O Departamento de Estado dos Estados Unidos anunciou nesta quinta-feira (28) a classificação oficial do Comando Vermelho (CV) e do Primeiro Comando da Capital (PCC) como “Terroristas Globais Especialmente Designados”. O movimento diplomático marca uma nova etapa no monitoramento dessas organizações, com o governo americano sinalizando a intenção de designar ambos os grupos como Organizações Terroristas Estrangeiras a partir de 5 de junho.
Contexto e Origens das Facções
O Comando Vermelho, com 54 anos de existência, surgiu no Instituto Penal Cândido Mendes, em Ilha Grande. Inicialmente denominada “Falange Vermelha”, a facção foi organizada por detentos — incluindo o criminoso William da Silva Lima, o “Professor” — sob o pretexto de combater a tortura e os maus-tratos no sistema prisional, cenário que os presos apelidaram de “Caldeirão do Inferno”. A partir de 1979, o grupo redirecionou suas atividades para fugas em massa e o controle do tráfico de cocaína.
O PCC, por sua vez, foi fundado em 31 de agosto de 1993, na Casa de Custódia de Taubaté, em São Paulo. A organização nasceu no rastro do massacre do Carandiru, ocorrido em 1992, com um discurso inicial focado na união dos detentos e na melhoria das condições carcerárias. Ao longo das décadas, o grupo expandiu seu alcance para além dos presídios, envolvendo-se em tráfico internacional, lavagem de dinheiro e fraudes.
Did You Know?
O PCC possui uma estrutura vasta, estando presente em ao menos 28 países, segundo relatórios do Ministério Público de São Paulo. Já o Comando Vermelho, além de dominar rotas de tráfico, desenvolveu a capacidade de fabricar seu próprio arsenal bélico dentro do Brasil, reduzindo sua dependência exclusiva de armas importadas.
Significado da Designação
A classificação como terroristas globais coloca as duas maiores facções criminosas do Brasil sob um escrutínio internacional mais rigoroso. O PCC, liderado historicamente por Marcos Willians Herbas Camacho, o “Marcola”, consolidou-se como uma organização com ramificações em diversos países da América do Sul, como Paraguai e Bolívia. O Comando Vermelho mantém seu poderio concentrado no Rio de Janeiro, com nomes de destaque como Fernandinho Beira-Mar e Marcinho VP, ambos sob custódia.
Expert Insight:
A mudança na classificação pelos Estados Unidos sugere uma tentativa de aumentar a pressão sobre as redes financeiras dessas organizações. Ao elevar o status desses grupos, autoridades internacionais podem facilitar o rastreamento de ativos e a cooperação em investigações de lavagem de dinheiro, visto que tanto o CV quanto o PCC operam hoje com estruturas que se assemelham a modelos empresariais e mafiosos.
Implicações Futuras
A intenção de classificar os grupos como Organizações Terroristas Estrangeiras em junho pode resultar em um aumento da cooperação entre agências de inteligência brasileiras e americanas. Analistas sugerem que o impacto imediato pode ser sentido na dificuldade dessas facções em movimentar recursos ilícitos através de sistemas financeiros monitorados por sanções americanas. É provável que o cerco à lavagem de dinheiro, que envolve desde fintechs até postos de combustíveis, torne-se uma prioridade estratégica no combate à “nova face” dessas organizações criminosas.
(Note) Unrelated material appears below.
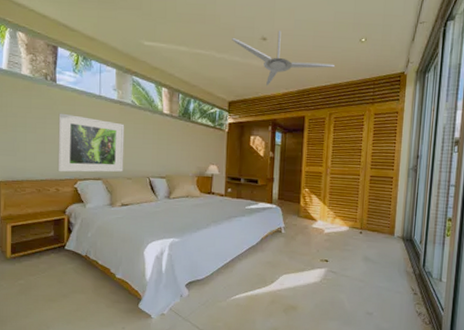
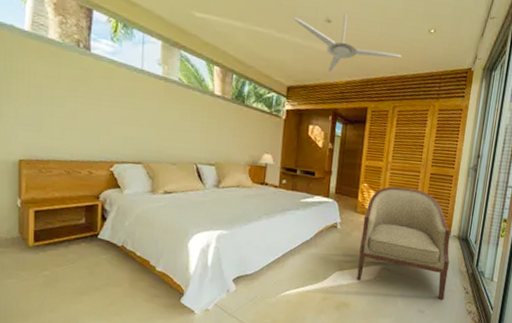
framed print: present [57,113,125,173] -> none [90,86,170,156]
chair: none [303,190,396,302] -> present [356,186,451,301]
Frequently Asked Questions
Qual é a diferença entre a classificação atual e a prevista para junho?
Atualmente, foram classificados como “Terroristas Globais Especialmente Designados”. A partir de 5 de junho, os EUA pretendem elevar o status para “Organizações Terroristas Estrangeiras”.
Como o PCC e o CV financiam suas atividades?
Ambos operam no tráfico de drogas e, conforme investigações, utilizam empresas, contas bancárias, transportadoras e outros negócios para movimentar recursos e realizar a lavagem de dinheiro.
Quais são os principais líderes citados?
As autoridades destacam Marcos Willians Herbas Camacho (Marcola) no PCC, e Márcio dos Santos Nepomuceno (Marcinho VP) e Luiz Fernando da Costa (Fernandinho Beira-Mar) no Comando Vermelho.
Como você avalia o impacto de medidas internacionais na segurança pública dentro dos presídios brasileiros?